DO THIS -
Can you copy the rows starting at the line that has "common name: Red toon" and ending after the line that has "order: Polyporales", swapping "scientific name" for "species" and leaving everything else unchanged?

RECORDS SHOWN -
— Begin —

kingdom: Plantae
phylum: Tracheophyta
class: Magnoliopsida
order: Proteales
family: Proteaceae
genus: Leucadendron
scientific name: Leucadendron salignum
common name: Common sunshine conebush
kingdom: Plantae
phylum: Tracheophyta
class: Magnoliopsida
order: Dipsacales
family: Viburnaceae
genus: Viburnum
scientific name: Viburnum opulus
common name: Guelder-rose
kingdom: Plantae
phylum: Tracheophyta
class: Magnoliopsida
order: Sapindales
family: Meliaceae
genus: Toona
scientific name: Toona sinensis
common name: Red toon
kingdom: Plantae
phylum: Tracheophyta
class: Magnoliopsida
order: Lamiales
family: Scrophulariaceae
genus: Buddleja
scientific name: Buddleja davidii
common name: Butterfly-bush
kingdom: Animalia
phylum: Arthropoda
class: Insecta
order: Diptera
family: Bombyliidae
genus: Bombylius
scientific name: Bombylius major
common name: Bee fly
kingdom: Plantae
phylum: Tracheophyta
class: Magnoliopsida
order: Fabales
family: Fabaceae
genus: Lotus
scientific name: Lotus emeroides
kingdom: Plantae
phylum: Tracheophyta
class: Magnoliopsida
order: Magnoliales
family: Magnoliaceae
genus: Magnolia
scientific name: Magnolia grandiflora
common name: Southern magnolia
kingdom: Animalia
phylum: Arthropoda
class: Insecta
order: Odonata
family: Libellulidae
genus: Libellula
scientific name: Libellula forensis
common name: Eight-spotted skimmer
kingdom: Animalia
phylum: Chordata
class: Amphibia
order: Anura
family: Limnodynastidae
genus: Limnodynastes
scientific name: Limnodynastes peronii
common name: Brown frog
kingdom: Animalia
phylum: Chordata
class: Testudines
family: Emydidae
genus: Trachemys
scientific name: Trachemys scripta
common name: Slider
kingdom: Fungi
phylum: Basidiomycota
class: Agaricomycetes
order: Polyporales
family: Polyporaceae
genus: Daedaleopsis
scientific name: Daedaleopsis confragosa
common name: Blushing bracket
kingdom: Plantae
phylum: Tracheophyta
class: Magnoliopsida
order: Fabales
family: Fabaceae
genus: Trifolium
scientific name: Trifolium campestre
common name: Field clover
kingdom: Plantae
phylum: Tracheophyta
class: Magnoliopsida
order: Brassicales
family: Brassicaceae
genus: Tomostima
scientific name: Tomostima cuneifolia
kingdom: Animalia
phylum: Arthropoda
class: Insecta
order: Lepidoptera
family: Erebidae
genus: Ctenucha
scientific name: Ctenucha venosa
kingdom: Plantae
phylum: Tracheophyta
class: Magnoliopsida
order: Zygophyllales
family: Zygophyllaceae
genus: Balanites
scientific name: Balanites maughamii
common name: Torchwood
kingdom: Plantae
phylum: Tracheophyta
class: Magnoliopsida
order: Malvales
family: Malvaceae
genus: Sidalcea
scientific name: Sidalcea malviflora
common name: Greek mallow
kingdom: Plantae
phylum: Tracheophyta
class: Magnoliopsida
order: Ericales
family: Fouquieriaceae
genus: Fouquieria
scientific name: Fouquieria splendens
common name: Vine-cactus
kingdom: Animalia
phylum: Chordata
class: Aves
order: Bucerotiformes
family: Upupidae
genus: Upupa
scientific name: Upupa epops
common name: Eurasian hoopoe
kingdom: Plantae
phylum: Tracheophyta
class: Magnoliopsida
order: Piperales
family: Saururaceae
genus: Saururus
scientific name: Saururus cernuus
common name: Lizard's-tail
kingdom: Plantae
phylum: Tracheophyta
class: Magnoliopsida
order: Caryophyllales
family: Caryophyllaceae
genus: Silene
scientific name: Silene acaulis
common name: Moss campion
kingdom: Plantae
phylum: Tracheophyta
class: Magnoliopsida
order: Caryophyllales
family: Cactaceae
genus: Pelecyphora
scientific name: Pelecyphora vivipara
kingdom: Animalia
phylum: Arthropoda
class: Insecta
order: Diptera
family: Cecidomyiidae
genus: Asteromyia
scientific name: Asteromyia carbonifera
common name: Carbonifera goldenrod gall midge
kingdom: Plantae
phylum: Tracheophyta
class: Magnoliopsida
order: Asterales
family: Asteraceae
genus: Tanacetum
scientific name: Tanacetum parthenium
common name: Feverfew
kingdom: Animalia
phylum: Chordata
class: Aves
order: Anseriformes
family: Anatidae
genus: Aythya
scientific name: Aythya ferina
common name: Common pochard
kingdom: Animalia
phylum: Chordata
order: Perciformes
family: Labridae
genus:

— End —

FINAL RESULT -
common name: Red toon
kingdom: Plantae
phylum: Tracheophyta
class: Magnoliopsida
order: Lamiales
family: Scrophulariaceae
genus: Buddleja
species: Buddleja davidii
common name: Butterfly-bush
kingdom: Animalia
phylum: Arthropoda
class: Insecta
order: Diptera
family: Bombyliidae
genus: Bombylius
species: Bombylius major
common name: Bee fly
kingdom: Plantae
phylum: Tracheophyta
class: Magnoliopsida
order: Fabales
family: Fabaceae
genus: Lotus
species: Lotus emeroides
kingdom: Plantae
phylum: Tracheophyta
class: Magnoliopsida
order: Magnoliales
family: Magnoliaceae
genus: Magnolia
species: Magnolia grandiflora
common name: Southern magnolia
kingdom: Animalia
phylum: Arthropoda
class: Insecta
order: Odonata
family: Libellulidae
genus: Libellula
species: Libellula forensis
common name: Eight-spotted skimmer
kingdom: Animalia
phylum: Chordata
class: Amphibia
order: Anura
family: Limnodynastidae
genus: Limnodynastes
species: Limnodynastes peronii
common name: Brown frog
kingdom: Animalia
phylum: Chordata
class: Testudines
family: Emydidae
genus: Trachemys
species: Trachemys scripta
common name: Slider
kingdom: Fungi
phylum: Basidiomycota
class: Agaricomycetes
order: Polyporales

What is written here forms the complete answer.